Таким же мягким и ровным был и старший из молодых учеников его, мегарец Эвклид, который, постепенно от Сократа отходя, плел со своими учениками тончайшую паутину диалектики. Для афинянина мегарцы были тяжелой и лукавой деревенщиной с тупыми остротами — эвклидовцы ударились в другую крайность и старались блистать всякими ненужностями. Это среди них пользовались особым успехом всякие словесные фокусы, вроде:
— Кого можно назвать лысым? Если ты потеряешь один волос, станешь ли ты от этого лысым? А два? А десять?..
И, наконец, кто-нибудь острит: но Сократа, наверное, можно назвать лысым… И все хохотать.
— Ты сбросил уже свои рога?
Нельзя ответить ни да, ни нет, ибо если скажешь да, то значит ты раньше рога эти носил, а если скажешь нет, значит, ты продолжаешь носить их.
— Перестал ли ты бить своего отца?
И опять по той же причине нельзя ответить ни да, ни нет.
Этот чертополох неудержимо заглушал, казалось, то, что Эвклид мог бы принять от Сократа, которого он любил, но в котором не находило прочного, длительного отклика слово старика, а, может быть, точнее, он из этого слова Сократа выбирал по особенностям своего характера только то, что ему было по плечу.
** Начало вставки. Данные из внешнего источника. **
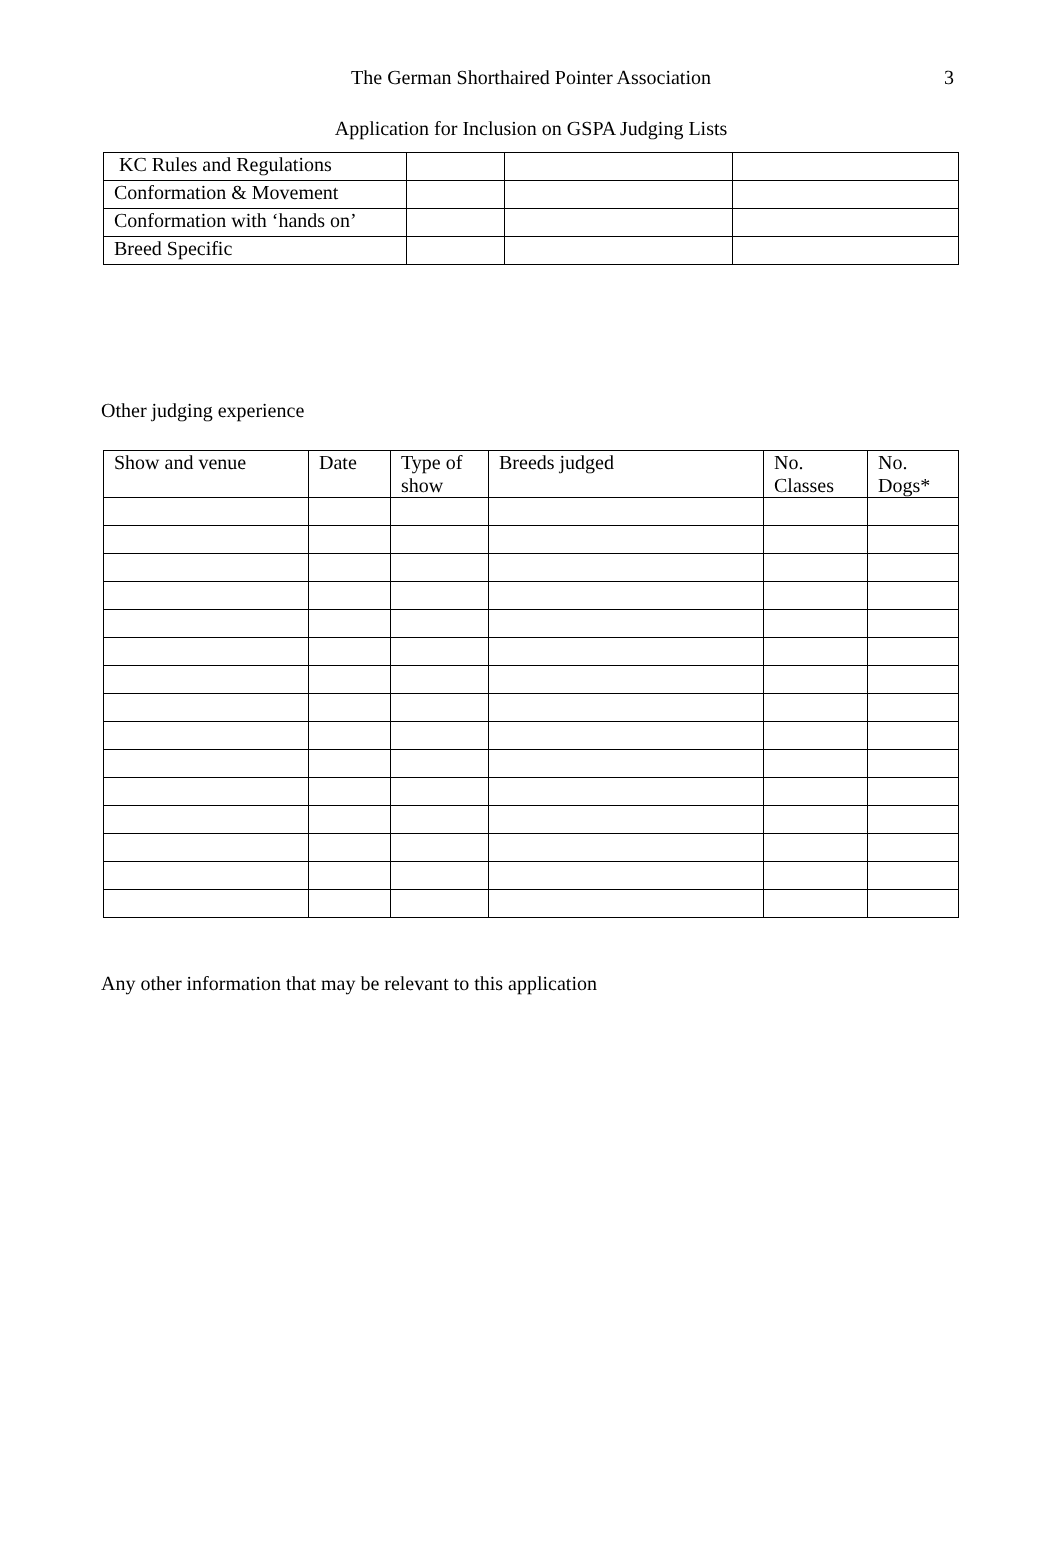The German Shorthaired Pointer Association 3
Application for Inclusion on GSPA Judging Lists
| KC Rules and Regulations | | | |
| Conformation & Movement | | | |
| Conformation with ‘hands on’ | | | |
| Breed Specific | | | |
Other judging experience
| Show and venue | Date | Type of show | Breeds judged | No. Classes | No. Dogs* |
| --- | --- | --- | --- | --- | --- |
Any other information that may be relevant to this application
Вот Ксенофонт, который в последнее время все носился по Элладе туда и сюда и в эти дни как раз отсутствовал. Красивый, как и Аристипп, «чудесный сын Гриллоса», был вполне светским человеком и по общему развитию стоял едва ли выше обыкновенного уровня офицера. Он любил охоту, лошадей, природу и писал не о философии, а о том, как командовать конницей, как надо ездить правильно верхом, о земледелии. Бывая у Кира Младшего, он охотно любезничал за столом с прекрасной Аспазией, забыв, — как забыла это и Аспазия — что она была родом из Фокеи, что в гибели Афин Кир играл не последнюю роль… Ксенофонт, ведя свою линию, — ему хотелось преуспеть — был в мелочах не очень чистоплотен и любил хитрить, а понадобится, и соврать. Перед его отъездом в Персию, Сократ посоветовал ему запросить об этом мнение пифии, — старик никак не мог отделаться от этих наивностей, от которых многие освободились уже совершенно — и хитренький Ксенофонт поставил там вопрос не о том, ехать ему или не ехать, а о том, какому богу лучше всего принести жертву, чтобы его планы удались. И старик, редко сердившийся, на этот раз рассердился как следует.
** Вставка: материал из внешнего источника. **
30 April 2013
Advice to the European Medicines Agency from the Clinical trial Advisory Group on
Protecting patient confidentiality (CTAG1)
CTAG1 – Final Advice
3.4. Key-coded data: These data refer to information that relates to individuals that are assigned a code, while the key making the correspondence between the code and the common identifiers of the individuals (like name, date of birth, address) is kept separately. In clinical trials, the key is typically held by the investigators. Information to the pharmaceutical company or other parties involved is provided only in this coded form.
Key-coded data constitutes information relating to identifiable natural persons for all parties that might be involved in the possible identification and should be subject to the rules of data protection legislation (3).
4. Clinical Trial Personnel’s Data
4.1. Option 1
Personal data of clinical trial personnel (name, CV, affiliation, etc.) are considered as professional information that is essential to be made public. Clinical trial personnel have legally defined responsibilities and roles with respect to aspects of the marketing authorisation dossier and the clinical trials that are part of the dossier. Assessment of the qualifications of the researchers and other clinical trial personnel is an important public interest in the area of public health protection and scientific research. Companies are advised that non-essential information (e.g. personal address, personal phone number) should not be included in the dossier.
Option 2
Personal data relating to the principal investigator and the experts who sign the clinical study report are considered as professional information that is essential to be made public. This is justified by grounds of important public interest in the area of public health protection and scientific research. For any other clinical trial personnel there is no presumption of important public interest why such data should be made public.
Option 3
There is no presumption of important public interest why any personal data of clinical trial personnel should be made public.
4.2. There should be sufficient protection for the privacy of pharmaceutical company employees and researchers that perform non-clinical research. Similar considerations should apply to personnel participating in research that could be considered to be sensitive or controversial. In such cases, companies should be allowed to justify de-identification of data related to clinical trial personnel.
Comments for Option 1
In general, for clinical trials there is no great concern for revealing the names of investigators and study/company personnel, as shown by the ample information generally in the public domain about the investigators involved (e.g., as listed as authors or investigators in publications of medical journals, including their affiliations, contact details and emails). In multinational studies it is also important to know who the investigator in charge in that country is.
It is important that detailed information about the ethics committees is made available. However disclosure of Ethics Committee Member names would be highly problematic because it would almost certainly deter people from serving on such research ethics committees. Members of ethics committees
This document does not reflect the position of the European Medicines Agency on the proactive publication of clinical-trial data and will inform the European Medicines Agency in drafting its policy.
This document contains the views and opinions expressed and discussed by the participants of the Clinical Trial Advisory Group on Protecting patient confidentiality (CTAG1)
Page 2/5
Любил Сократ молодого, очень красивого, легко умиляющегося Федона из Эретреи, с Евбеи. Внимательно приглядывался старик и к Платону, может быть, самому даровитому из молодежи и никак не мог хорошо разобраться в нем: уж очень в нем смешивалось небесное с очень и очень земным. Он легко улетал на буйном Пегасе от грешной земли за облака, но, вернувшись на землю, язвил старого Антисфена и вообще на всех смотрел свысока: все спасение, весь свет в его учении, которое и ему самому было далеко еще не ясно. Он всячески высмеивал софистов и первый положил начало презрению к этим людям, часто стоявшим не ниже его. Он смеялся над болезненностью Продика, над архаизмом Протагора, над гонорарами других: если они были низки, это доказывало ему ничтожность софиста, а если высоки, то это незаслуженно. Скромность была чужда ему, как и все той эпохе вообще: Эмпедокл то и дело распускал свой хвост павлином и начав богом в Акрагасе, кончил ссылкой в Спарте, холодный и серьезный Фукидит звал свой труд «приобретением для вечности», Платон с удовольствием цитировал стих, в котором его с братьями называли «божественным потомством славного отца». Демокрит подчеркивал то и дело, что никто столько не путешествовал, не видел, не слышал, не прочитал, не написал… В особенности издевался Платон над маленькими софистами, над теми неудачниками, которые примазались к софистам, за их неуемное соперничество и грызню. Он не знал, что его противники и его звали софистом в порицательном смысле, и что вообще все клеймили этим титулом тех, кто не был с ними согласен[35]. Но иногда в своих писаниях, сам первый зачарованный своим словом, Платон поднимался над землей и тогда с печальной действительностью он совсем не считался: человек превращался у него чуть ли не в светлого небожителя, а жизнь — в сказку.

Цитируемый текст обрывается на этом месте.